Também teve de ouvir seguidas declarações de seus adversários diretos, os senadores Ted Cruz e Marco Rubio e o governador John Kasich, de que, se vitorioso nas primárias, ele vai implodir o Partido Republicano. E o ex-prefeito de Nova York Mike Bloomberg anunciou que não se candidatará como independente para não dividir o voto dos moderados e assim facilitar a vida de Trump, a quem chamou de demagogo e responsável por uma campanha calcada no preconceito e no medo das pessoas.

Marco Rubio continua sendo a grande decepção

Trump venceu tanto no sulista Mississippi quanto no muito mais moderado Michigan.
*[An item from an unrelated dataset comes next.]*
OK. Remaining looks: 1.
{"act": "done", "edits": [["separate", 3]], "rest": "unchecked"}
Marco Rubio, por sua vez, segue sendo a grande decepção para o establishment do partido, com muito menos votos do que o esperado.

O que ficou claro é que a eleição republicana, ao contrário da democrata, pode de fato se decidir na semana que vem, na chamada “terceira super terça-feira”, quando votam os importantes estados da Flórida, Ohio, Missouri, Illinois e Carolina do Norte. Nestes estados, no lado republicano, com a exceção do Illinois, quem chegar em primeiro leva todos os delegados: lá as disputas não são proporcionais.

Se Marco Rubio não conseguir vencer em seu estado natal, a Flórida, a tendência é que ele abandone a disputa. As pesquisas atuais o colocam em um distante segundo lugar, atrás de Trump, que, não por acaso, passou a terça-feira na Flórida.

Em Ohio, a disputa é mais apertada, mas Trump também aparece à frente do governador Kasich que, exatamente como Rubio, se não vencer em seu estado natal, também será pressionado a dar adeus à disputa. Resta saber se os dois irão transferir seus delegados para Cruz e a corrida republicana, na segunda quinzena de março, se solidificará entre Trump e Cruz, com imensa vantagem para o primeiro.